Input records START

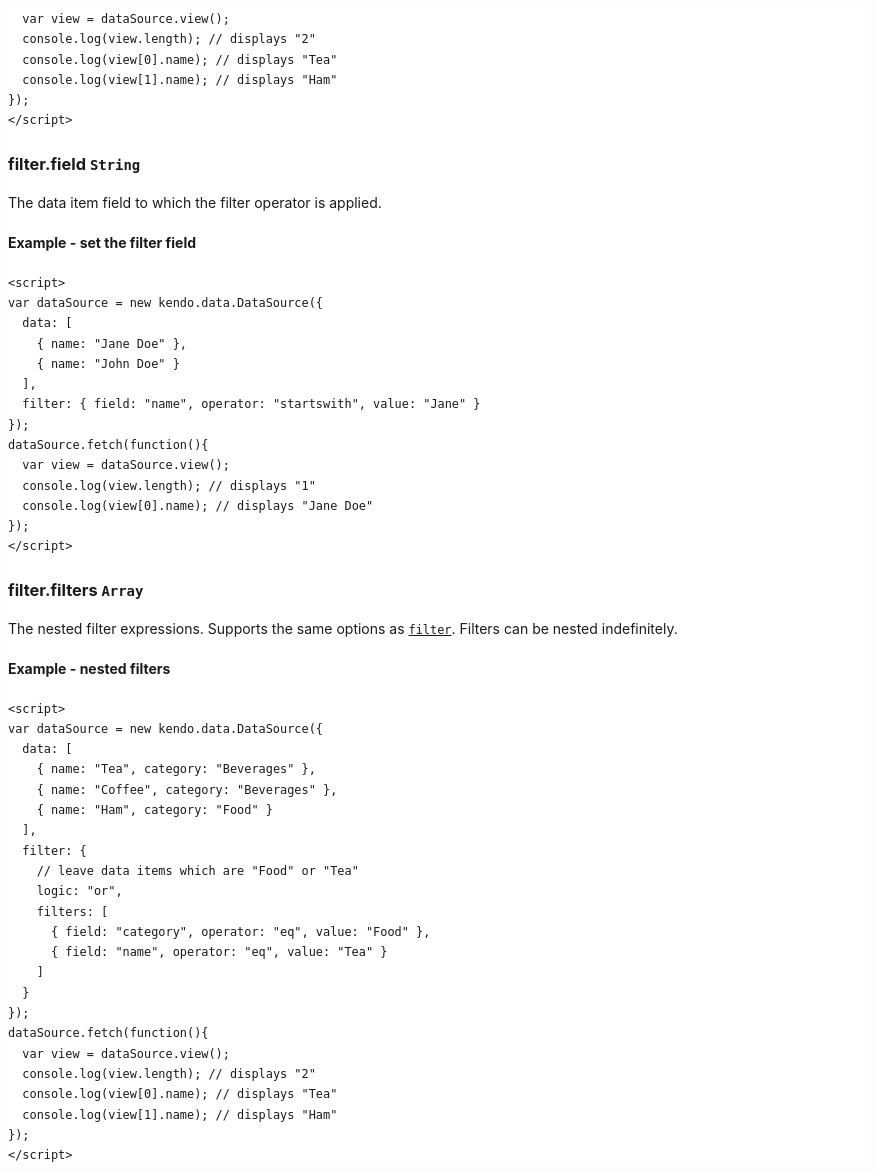       var view = dataSource.view();
      console.log(view.length); // displays "2"
      console.log(view[0].name); // displays "Tea"
      console.log(view[1].name); // displays "Ham"
    });
    </script>

### filter.field `String`

The data item field to which the filter operator is applied.

#### Example - set the filter field

    <script>
    var dataSource = new kendo.data.DataSource({
      data: [
        { name: "Jane Doe" },
        { name: "John Doe" }
      ],
      filter: { field: "name", operator: "startswith", value: "Jane" }
    });
    dataSource.fetch(function(){
      var view = dataSource.view();
      console.log(view.length); // displays "1"
      console.log(view[0].name); // displays "Jane Doe"
    });
    </script>

### filter.filters `Array`

The nested filter expressions. Supports the same options as [`filter`](#configuration-filter). Filters can be nested indefinitely.

#### Example - nested filters

    <script>
    var dataSource = new kendo.data.DataSource({
      data: [
        { name: "Tea", category: "Beverages" },
        { name: "Coffee", category: "Beverages" },
        { name: "Ham", category: "Food" }
      ],
      filter: {
        // leave data items which are "Food" or "Tea"
        logic: "or",
        filters: [
          { field: "category", operator: "eq", value: "Food" },
          { field: "name", operator: "eq", value: "Tea" }
        ]
      }
    });
    dataSource.fetch(function(){
      var view = dataSource.view();
      console.log(view.length); // displays "2"
      console.log(view[0].name); // displays "Tea"
      console.log(view[1].name); // displays "Ham"
    });
    </script>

Input records END

## Task instructions
One exact copy of the data is required, and it should hold no pictures.

## Answer space
       var view = dataSource.view();
      console.log(view.length); // displays "2"
      console.log(view[0].name); // displays "Tea"
      console.log(view[1].name); // displays "Ham"
    });
    </script>

### filter.field `String`

The data item field to which the filter operator is applied.

#### Example - set the filter field

    <script>
    var dataSource = new kendo.data.DataSource({
      data: [
        { name: "Jane Doe" },
        { name: "John Doe" }
      ],
      filter: { field: "name", operator: "startswith", value: "Jane" }
    });
    dataSource.fetch(function(){
      var view = dataSource.view();
      console.log(view.length); // displays "1"
      console.log(view[0].name); // displays "Jane Doe"
    });
    </script>

### filter.filters `Array`

The nested filter expressions. Supports the same options as [`filter`](#configuration-filter). Filters can be nested indefinitely.

#### Example - nested filters

    <script>
    var dataSource = new kendo.data.DataSource({
      data: [
        { name: "Tea", category: "Beverages" },
        { name: "Coffee", category: "Beverages" },
        { name: "Ham", category: "Food" }
      ],
      filter: {
        // leave data items which are "Food" or "Tea"
        logic: "or",
        filters: [
          { field: "category", operator: "eq", value: "Food" },
          { field: "name", operator: "eq", value: "Tea" }
        ]
      }
    });
    dataSource.fetch(function(){
      var view = dataSource.view();
      console.log(view.length); // displays "2"
      console.log(view[0].name); // displays "Tea"
      console.log(view[1].name); // displays "Ham"
    });
    </script>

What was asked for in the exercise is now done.